Spirits are high off the back of an excellent fruit and hunting season. Men from the village have been hunting overnight, and they’ve made a fire in a barrel outside our door to grill a freshly caught wild boar, filling the air with fragrant smoke. After a quick shower we meet with our field technicians for this village cluster – Sejalee and Robert, two other hunters who can walk for days through the forest with no difficulty. Together, they are one of the three teams involved in the survey, in charge of monitoring Penan land shared by three Penan villages up and down the Selungo river. Over coffee and crackers, we discuss the pangolin and gibbon signs they encountered during the initial stages of the survey. 

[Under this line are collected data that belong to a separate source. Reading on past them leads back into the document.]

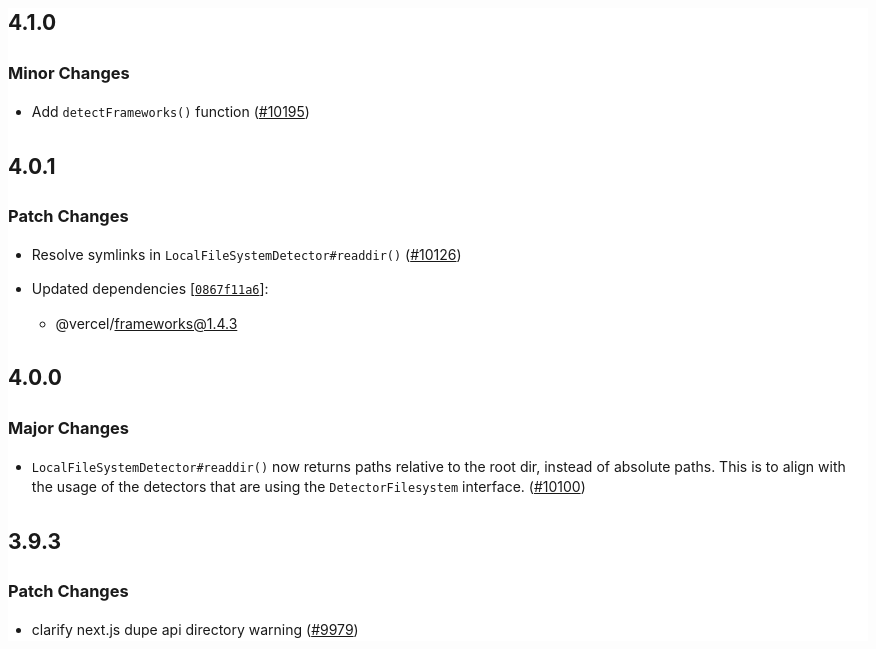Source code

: ## 4.1.0

### Minor Changes

- Add `detectFrameworks()` function ([#10195](https://github.com/vercel/vercel/pull/10195))

## 4.0.1

### Patch Changes

- Resolve symlinks in `LocalFileSystemDetector#readdir()` ([#10126](https://github.com/vercel/vercel/pull/10126))

- Updated dependencies [[`0867f11a6`](https://github.com/vercel/vercel/commit/0867f11a6a1086ef4f4701db2b98da8fcc299586)]:
  - @vercel/frameworks@1.4.3

## 4.0.0

### Major Changes

- `LocalFileSystemDetector#readdir()` now returns paths relative to the root dir, instead of absolute paths. This is to align with the usage of the detectors that are using the `DetectorFilesystem` interface. ([#10100](https://github.com/vercel/vercel/pull/10100))

## 3.9.3

### Patch Changes

- clarify next.js dupe api directory warning ([#9979](https://github.com/vercel/vercel/pull/9979))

Each village cluster has cleared walking paths for data collection on four transects measuring four kilometers each in length. Three were randomly generated, and the fourth transect was selected by communities based on their own research goals – namely community forest areas they have protected from logging and wish to monitor, or, alternatively, areas of forest that are still in their primary state.

Field technicians for the survey walk these four transects every month, but calling it walking is something of an understatement on this terrain. The thickly forested Baram region is carved out of limestone mountains, landscaped by loose leafy forest trails, dipterocarp roots and mossy streams. Snaking its way through the middle is the mighty Baram River, the life source for dozens of villages, around 20,000 Indigenous people, and innumerable endemic animal and plant species. The upper Baram region is the largest area of unprotected and intact forest left in Sarawak, and like many places of high ecological value, it is a race against time to establish protected areas before timber companies obtain or act on their logging licenses. 

Field technicians monitor for sightings and signs of the spectacular array of primates, felines, reptiles, birds and other creatures that share this land. Using the Baram Heritage Survey smartphone app, the techs feed these sightings into a database to be analyzed by local researchers at UNIMAS and international researchers at the University of California, Berkeley

Sejalee keeps meticulous notes of every sighting and runs us through his notebook jottings of what he has found so far. Field technicians like Sejalee, who have lived their entire lives by these forests, have no trouble spotting sun bear claw marks, or mud rubbed on trees as a sign of deer, or pangolin nests. They can distinguish between the sounds of the six different hornbills that live in the Baram region and can, of course, tell which poo belongs to whom.

Citizen scientist Sejalee. Fiona McAlpine
Sejalee (left) and Robert. Fiona McAlpine
Citizen scientist Robert. Fiona McAlpine

Although we trained the technicians to use our app, their understanding of the forest was key to the app’s design and is vital to the survey’s success. Our eight field technicians across three village clusters, though geographically close, have different cultures, different languages and different ways of viewing the forest. Technicians are not only finding different animals in their geographical areas, but they are also identifying them in completely different ways. 

For example, one set of technicians with heavy leaf-fall on their transects can’t rely on animal tracks, so instead have given us a bevy of animal signs based on sound and smell. Or, despite the app having more than five ways to mark sightings of wild boar, every month our technicians are finding new sighting methods to add. This month, it was the sound of two male boar battling it out for territorial dominance. 

In the morning we walk up the river to a small waterfall, slippery with moss. After chatting with our field technicians, it is tempting to peer in every nook and cranny in the hopes of making our own great discoveries. Though the survey is in its infancy, it is clear that the Selungo river – and the whole Baram region – is brimming with life and worthy of protection. Simple technology teamed with traditional ecological knowledge can produce abundant and exciting results for science and for conservation, and we hope our field technicians’ small discoveries add up into a rich tapestry of data, strong enough to save this land from the chainsaws and bulldozers that place it under threat.

Fiona McAlpine is the communications and media manager for The Borneo Project.